TASK TO COMPLETE:
Count the lines in the items below that contain the string "catalogue", with case counting. Reply with the number alone.

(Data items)
==*==

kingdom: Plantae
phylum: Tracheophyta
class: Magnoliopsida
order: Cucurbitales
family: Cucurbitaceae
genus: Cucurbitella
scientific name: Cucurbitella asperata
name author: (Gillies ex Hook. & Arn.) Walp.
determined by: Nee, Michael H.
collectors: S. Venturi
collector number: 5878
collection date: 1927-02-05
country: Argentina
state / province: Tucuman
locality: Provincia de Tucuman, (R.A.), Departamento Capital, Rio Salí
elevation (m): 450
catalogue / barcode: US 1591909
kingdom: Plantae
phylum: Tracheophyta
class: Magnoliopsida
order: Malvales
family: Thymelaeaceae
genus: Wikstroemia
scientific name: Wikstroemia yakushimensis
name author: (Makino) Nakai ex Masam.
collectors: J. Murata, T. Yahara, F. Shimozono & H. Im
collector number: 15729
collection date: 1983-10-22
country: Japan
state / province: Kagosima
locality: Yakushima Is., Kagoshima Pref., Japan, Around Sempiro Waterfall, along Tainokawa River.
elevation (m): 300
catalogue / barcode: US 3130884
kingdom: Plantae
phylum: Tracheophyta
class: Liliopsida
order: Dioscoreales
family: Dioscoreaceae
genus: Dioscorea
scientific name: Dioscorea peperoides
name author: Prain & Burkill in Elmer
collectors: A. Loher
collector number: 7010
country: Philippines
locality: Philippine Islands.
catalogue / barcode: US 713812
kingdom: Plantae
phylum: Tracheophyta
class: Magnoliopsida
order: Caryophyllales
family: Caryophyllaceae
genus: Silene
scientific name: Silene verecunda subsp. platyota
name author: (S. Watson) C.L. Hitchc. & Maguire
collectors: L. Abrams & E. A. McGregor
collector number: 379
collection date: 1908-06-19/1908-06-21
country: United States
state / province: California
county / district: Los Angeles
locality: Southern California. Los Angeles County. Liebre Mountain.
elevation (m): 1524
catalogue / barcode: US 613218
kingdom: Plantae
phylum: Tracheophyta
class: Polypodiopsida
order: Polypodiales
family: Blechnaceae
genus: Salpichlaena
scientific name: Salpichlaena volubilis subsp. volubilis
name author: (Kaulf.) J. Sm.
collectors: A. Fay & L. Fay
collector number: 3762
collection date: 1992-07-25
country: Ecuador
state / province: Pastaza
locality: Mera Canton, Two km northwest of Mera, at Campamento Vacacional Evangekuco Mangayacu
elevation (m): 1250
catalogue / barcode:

==*==

THE OUTPUT:
5